Ugandan Anglican bishop (born 1965)

Gaster Nsereko (born 5 July 1965) is a Anglican Bishop in Uganda. He is the 7th and current Bishop of the Diocese of West Uganda. He was consecrated and enthroned on 30 March 2025 at St Paul's Cathedral, Kako.

== Early life and education ==
Nsereko was born on 5 July 1965 in Bbira Naakuwadde, Busiro, in the Wakiso District of Uganda.

He holds a Diploma in Primary Education from the Institute of Teacher Education Kyambogo (now Kyambogo University) and a Bachelor of Divinity from Uganda Christian University (UCU).

== Priesthood ==
Nsereko began his ministry in the late 1980s. He was ordained a deacon on 9 December 1989 and a priest one year later, on 10 December 1990, at St. Andrew's Cathedral in Namukozi.

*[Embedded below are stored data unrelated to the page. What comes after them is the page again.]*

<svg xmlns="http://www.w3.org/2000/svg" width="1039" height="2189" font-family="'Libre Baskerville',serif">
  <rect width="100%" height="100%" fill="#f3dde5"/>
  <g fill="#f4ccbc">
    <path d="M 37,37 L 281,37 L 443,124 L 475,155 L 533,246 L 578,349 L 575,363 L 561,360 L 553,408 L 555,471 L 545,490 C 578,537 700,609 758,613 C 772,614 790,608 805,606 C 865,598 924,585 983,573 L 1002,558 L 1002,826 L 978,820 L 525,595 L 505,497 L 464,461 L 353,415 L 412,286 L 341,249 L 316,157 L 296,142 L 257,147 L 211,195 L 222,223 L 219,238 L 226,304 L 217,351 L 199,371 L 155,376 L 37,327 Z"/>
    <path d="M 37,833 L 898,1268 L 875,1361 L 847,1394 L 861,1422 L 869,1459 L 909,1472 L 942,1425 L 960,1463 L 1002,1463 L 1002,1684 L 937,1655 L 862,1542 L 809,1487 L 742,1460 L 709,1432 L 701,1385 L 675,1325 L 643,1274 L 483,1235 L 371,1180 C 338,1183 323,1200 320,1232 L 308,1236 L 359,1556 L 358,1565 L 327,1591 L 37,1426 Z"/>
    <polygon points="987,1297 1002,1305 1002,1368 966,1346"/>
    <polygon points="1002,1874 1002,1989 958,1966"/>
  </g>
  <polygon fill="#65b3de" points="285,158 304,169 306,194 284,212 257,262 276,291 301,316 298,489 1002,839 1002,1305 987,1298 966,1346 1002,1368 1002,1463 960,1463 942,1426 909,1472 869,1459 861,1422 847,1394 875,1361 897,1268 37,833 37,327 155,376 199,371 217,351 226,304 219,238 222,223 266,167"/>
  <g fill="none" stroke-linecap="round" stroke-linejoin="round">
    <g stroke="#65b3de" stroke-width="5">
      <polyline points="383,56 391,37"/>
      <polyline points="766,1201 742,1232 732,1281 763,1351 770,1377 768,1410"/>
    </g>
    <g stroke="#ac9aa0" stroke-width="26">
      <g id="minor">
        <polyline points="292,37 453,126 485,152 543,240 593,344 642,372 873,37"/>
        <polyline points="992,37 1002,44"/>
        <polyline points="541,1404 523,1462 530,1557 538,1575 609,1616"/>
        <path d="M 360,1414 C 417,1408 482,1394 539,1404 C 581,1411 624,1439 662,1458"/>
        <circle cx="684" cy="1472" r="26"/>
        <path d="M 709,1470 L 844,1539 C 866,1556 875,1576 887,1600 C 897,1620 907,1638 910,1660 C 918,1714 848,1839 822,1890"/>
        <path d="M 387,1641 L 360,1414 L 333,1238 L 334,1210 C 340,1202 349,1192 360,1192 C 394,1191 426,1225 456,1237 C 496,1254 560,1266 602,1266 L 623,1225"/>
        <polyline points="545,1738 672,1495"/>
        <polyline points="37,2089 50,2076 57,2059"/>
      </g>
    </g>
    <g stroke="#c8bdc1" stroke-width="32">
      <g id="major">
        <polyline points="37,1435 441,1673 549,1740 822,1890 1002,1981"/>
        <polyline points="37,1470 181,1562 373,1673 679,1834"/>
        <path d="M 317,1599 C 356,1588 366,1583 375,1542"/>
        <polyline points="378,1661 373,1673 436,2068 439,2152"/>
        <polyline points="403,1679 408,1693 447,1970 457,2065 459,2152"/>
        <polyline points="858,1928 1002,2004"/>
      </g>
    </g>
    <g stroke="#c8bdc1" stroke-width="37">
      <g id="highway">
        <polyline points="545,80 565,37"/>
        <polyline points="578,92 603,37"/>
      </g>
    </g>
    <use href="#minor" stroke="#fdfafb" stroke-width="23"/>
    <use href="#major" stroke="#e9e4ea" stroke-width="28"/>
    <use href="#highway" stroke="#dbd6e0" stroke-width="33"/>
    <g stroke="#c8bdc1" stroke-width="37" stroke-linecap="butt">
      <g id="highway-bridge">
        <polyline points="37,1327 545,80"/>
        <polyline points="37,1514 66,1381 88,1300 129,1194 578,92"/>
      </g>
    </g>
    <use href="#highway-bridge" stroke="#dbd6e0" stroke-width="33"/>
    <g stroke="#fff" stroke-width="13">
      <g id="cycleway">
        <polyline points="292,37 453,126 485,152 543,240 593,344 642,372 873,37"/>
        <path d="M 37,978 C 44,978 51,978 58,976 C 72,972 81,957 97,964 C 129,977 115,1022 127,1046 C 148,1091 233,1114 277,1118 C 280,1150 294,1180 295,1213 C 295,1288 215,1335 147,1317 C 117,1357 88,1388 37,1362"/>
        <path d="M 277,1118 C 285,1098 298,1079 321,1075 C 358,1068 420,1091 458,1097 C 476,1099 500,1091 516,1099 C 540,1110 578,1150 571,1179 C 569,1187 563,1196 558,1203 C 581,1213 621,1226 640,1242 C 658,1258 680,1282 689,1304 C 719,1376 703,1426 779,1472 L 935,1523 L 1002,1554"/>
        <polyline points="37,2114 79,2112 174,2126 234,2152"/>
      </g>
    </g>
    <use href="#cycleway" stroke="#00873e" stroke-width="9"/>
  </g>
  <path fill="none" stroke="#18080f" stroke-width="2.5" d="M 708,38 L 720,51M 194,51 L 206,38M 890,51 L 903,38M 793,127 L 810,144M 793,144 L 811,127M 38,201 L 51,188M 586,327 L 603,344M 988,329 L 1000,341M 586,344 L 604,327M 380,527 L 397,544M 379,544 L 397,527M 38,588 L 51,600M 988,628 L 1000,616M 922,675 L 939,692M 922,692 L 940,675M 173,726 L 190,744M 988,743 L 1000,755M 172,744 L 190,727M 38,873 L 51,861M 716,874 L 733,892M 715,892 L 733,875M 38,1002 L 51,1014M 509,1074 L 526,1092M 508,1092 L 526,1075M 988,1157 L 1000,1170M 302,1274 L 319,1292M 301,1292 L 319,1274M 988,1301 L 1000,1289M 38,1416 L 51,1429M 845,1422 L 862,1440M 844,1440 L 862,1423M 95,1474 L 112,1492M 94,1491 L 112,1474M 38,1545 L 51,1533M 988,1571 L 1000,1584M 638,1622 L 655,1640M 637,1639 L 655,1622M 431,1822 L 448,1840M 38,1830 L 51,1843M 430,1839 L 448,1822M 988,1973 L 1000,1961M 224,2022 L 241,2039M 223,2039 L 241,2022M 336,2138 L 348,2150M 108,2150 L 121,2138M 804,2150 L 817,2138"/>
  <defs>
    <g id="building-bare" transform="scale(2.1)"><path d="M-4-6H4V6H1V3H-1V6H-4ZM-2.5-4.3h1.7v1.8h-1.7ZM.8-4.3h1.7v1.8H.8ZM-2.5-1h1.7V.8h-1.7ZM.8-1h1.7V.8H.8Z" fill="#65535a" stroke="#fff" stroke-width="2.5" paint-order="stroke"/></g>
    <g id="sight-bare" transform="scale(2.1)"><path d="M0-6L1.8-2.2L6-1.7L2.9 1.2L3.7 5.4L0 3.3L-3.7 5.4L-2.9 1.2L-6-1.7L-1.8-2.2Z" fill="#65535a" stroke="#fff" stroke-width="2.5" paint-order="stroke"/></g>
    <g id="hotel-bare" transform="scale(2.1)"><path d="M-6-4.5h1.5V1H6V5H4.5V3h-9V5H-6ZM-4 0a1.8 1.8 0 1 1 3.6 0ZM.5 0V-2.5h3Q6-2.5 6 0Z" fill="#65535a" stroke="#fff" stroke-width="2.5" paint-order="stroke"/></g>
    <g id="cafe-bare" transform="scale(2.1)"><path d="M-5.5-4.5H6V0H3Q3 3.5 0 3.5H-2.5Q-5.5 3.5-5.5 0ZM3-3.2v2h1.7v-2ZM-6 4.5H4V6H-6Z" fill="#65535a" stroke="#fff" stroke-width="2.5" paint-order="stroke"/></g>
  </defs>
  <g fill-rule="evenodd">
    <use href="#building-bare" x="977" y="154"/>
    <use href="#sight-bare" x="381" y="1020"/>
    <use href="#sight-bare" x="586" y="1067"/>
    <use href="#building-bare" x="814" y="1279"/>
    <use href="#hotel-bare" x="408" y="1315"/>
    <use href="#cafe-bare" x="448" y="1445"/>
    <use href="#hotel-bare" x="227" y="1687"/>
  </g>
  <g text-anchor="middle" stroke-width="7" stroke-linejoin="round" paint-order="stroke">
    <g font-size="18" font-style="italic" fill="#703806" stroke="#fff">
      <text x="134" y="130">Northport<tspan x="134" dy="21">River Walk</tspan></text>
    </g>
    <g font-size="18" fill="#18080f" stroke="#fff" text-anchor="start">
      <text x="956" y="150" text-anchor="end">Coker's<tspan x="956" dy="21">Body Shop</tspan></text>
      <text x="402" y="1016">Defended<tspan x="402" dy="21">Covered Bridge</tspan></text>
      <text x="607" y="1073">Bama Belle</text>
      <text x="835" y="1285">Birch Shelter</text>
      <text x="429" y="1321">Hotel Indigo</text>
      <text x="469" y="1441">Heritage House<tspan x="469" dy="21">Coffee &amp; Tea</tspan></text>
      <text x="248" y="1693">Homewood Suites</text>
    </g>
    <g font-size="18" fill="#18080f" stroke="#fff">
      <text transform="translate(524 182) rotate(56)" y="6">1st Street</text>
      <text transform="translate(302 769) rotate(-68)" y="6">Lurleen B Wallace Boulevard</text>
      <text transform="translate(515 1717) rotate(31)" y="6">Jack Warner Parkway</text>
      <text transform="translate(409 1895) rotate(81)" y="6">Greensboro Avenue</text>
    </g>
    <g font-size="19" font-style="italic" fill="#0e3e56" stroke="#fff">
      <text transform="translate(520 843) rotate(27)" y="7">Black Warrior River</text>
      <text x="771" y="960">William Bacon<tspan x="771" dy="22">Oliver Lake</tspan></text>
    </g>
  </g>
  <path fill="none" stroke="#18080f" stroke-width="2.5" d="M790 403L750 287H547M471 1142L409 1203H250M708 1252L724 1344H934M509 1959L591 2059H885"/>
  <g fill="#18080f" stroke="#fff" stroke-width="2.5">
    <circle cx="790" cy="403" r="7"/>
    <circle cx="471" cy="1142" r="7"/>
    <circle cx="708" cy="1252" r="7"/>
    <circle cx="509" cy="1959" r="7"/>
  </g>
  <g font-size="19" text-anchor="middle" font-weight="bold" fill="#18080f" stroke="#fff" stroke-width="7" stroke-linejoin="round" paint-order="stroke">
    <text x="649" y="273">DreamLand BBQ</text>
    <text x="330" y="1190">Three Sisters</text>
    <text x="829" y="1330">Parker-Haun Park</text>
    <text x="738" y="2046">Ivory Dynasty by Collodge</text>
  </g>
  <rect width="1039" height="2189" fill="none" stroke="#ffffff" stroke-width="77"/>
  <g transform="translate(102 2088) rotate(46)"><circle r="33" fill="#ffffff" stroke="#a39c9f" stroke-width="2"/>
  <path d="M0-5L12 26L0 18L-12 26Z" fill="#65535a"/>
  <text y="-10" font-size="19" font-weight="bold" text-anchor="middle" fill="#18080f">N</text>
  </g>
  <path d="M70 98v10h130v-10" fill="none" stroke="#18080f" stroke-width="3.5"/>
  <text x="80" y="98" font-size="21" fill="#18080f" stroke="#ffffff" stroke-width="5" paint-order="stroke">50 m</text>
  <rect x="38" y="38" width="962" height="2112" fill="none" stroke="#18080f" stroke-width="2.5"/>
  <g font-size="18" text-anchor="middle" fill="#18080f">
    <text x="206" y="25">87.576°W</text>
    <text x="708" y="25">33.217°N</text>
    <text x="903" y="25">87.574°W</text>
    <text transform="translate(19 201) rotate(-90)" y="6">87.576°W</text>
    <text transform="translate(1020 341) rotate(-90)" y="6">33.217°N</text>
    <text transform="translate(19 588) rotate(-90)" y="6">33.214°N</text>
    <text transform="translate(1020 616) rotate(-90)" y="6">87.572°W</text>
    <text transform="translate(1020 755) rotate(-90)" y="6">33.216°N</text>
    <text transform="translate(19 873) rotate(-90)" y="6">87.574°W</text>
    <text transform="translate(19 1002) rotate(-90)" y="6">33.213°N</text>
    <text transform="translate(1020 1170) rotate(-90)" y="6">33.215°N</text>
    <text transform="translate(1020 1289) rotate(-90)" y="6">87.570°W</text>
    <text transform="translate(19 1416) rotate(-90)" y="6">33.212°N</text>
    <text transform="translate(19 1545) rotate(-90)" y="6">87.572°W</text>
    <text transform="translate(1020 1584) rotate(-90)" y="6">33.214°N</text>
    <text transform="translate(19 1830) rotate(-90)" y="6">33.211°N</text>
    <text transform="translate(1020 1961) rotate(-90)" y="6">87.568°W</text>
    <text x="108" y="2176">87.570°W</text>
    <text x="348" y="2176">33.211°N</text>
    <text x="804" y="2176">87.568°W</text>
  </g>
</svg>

Over the course of his career, he served in various capacities within the church hierarchy, including:

- Vicar of St. John's Church, Kakoma.
- Archdeacon of Kakoma Archdeaconry.
- Archdeacon of Masaka Archdeaconry (seated at St. John's Church, Kijjabwemi).
- Provost of St Paul's Cathedral, Kako.

He was made a Canon on 17 January 2010 at St. Paul's Cathedral, Kako.

== Episcopacy ==
On 16 February 2025, the House of Bishops of the Church of Uganda, elected Nsereko as the 7th Bishop of West Buganda Diocese. He was elected to succeed the Rt. Rev. Henry Katumba Tamale, who had reached the mandatory retirement age of 65.

Nsereko was consecrated and enthroned on 30 March 2025 by the Archbishop of the Church of Uganda, Stephen Kaziimba Mugalu. The ceremony took place at the diocesan headquarters, St. Paul's Cathedral, Kako, in Masaka City.

At the time of his election, Nsereko was 60 years old, meaning he is expected to serve a five-year term before reaching the Church of Uganda's mandatory retirement age.

== Personal life ==
Nsereko is married to Sarah Nsereko. Together they have three children.